▸ **THE PROBLEM**: Using the line that contains "lätt & frisk" as the first line and the last line of the data as the final one, give every line in that range again exactly.

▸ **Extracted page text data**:

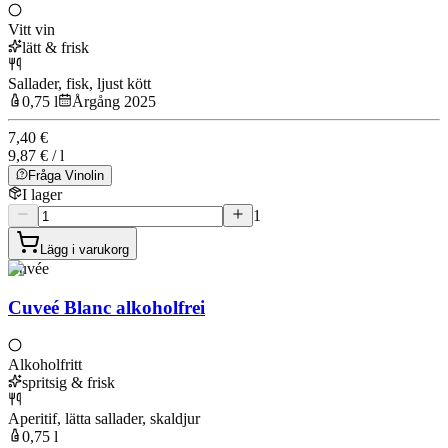
Vitt vin
lätt & frisk
Sallader, fisk, ljust kött
0,75 l
Årgång 2025
7,40 €
9,87 € / l
Fråga Vinolin
I lager
1
Lägg i varukorg
Cuvée
Cuveé Blanc alkoholfrei
Alkoholfritt
spritsig & frisk
Aperitif, lätta sallader, skaldjur
0,75 l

▸ **RESPONSE TO THIS TASK**:
lätt & frisk
Sallader, fisk, ljust kött
0,75 l
Årgång 2025
7,40 €
9,87 € / l
Fråga Vinolin
I lager
1
Lägg i varukorg
Cuvée
Cuveé Blanc alkoholfrei
Alkoholfritt
spritsig & frisk
Aperitif, lätta sallader, skaldjur
0,75 l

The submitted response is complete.